── Information shown

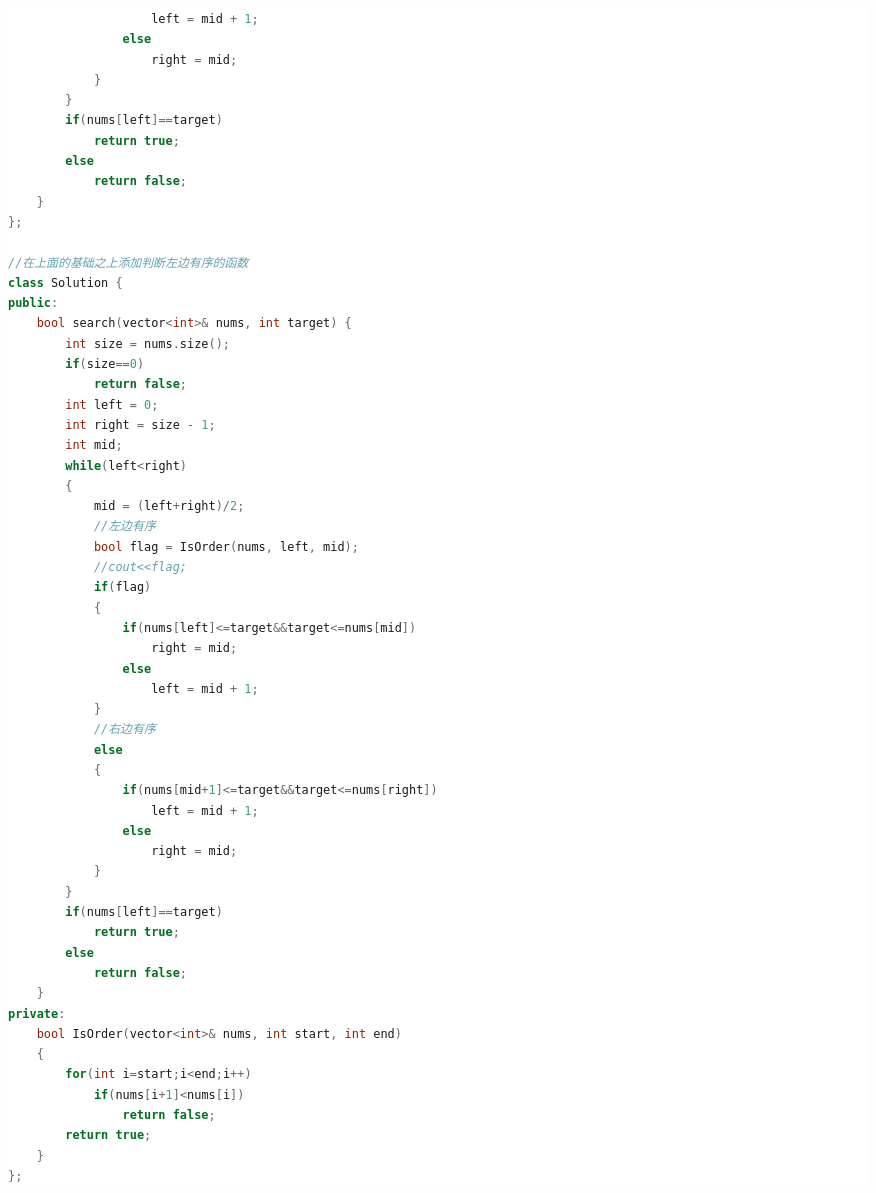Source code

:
 ```c++
                    left = mid + 1;
                else
                    right = mid;
            }
        }
        if(nums[left]==target)
            return true;
        else
            return false;
    }
};

//在上面的基础之上添加判断左边有序的函数
class Solution {
public:
    bool search(vector<int>& nums, int target) {
        int size = nums.size();
        if(size==0)
            return false;
        int left = 0;
        int right = size - 1;
        int mid;
        while(left<right)
        {
            mid = (left+right)/2;
            //左边有序
            bool flag = IsOrder(nums, left, mid);
            //cout<<flag;
            if(flag)
            {
                if(nums[left]<=target&&target<=nums[mid])
                    right = mid;
                else
                    left = mid + 1;
            }
            //右边有序
            else
            {
                if(nums[mid+1]<=target&&target<=nums[right])
                    left = mid + 1;
                else
                    right = mid;
            }
        }
        if(nums[left]==target)
            return true;
        else
            return false;
    }
private:
    bool IsOrder(vector<int>& nums, int start, int end)
    {
        for(int i=start;i<end;i++)
            if(nums[i+1]<nums[i])
                return false;
        return true;
    }
};
```
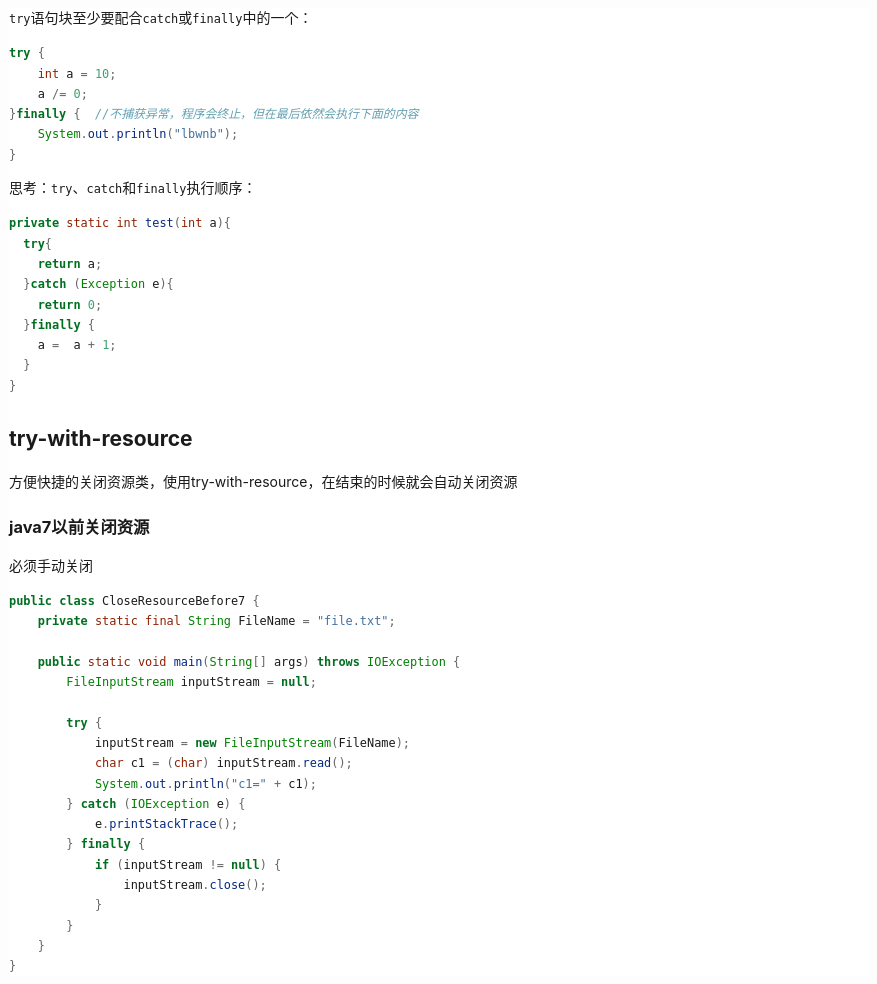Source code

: `try`语句块至少要配合`catch`或`finally`中的一个：

```java
try {
    int a = 10;
    a /= 0;
}finally {  //不捕获异常，程序会终止，但在最后依然会执行下面的内容
    System.out.println("lbwnb"); 
}
```

思考：`try`、`catch`和`finally`执行顺序：

```java
private static int test(int a){
  try{
    return a;
  }catch (Exception e){
    return 0;
  }finally {
    a =  a + 1;
  }
}
```

## try-with-resource

方便快捷的关闭资源类，使用try-with-resource，在结束的时候就会自动关闭资源

### java7以前关闭资源

必须手动关闭

```java
public class CloseResourceBefore7 {
    private static final String FileName = "file.txt";

    public static void main(String[] args) throws IOException {
        FileInputStream inputStream = null;

        try {
            inputStream = new FileInputStream(FileName);
            char c1 = (char) inputStream.read();
            System.out.println("c1=" + c1);
        } catch (IOException e) {
            e.printStackTrace();
        } finally {
            if (inputStream != null) {
                inputStream.close();
            }
        }
    }
}

```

────

What is needed
Copy out all lines of the listing where the word "String" appears.

Answer box
    private static final String FileName = "file.txt";
    public static void main(String[] args) throws IOException {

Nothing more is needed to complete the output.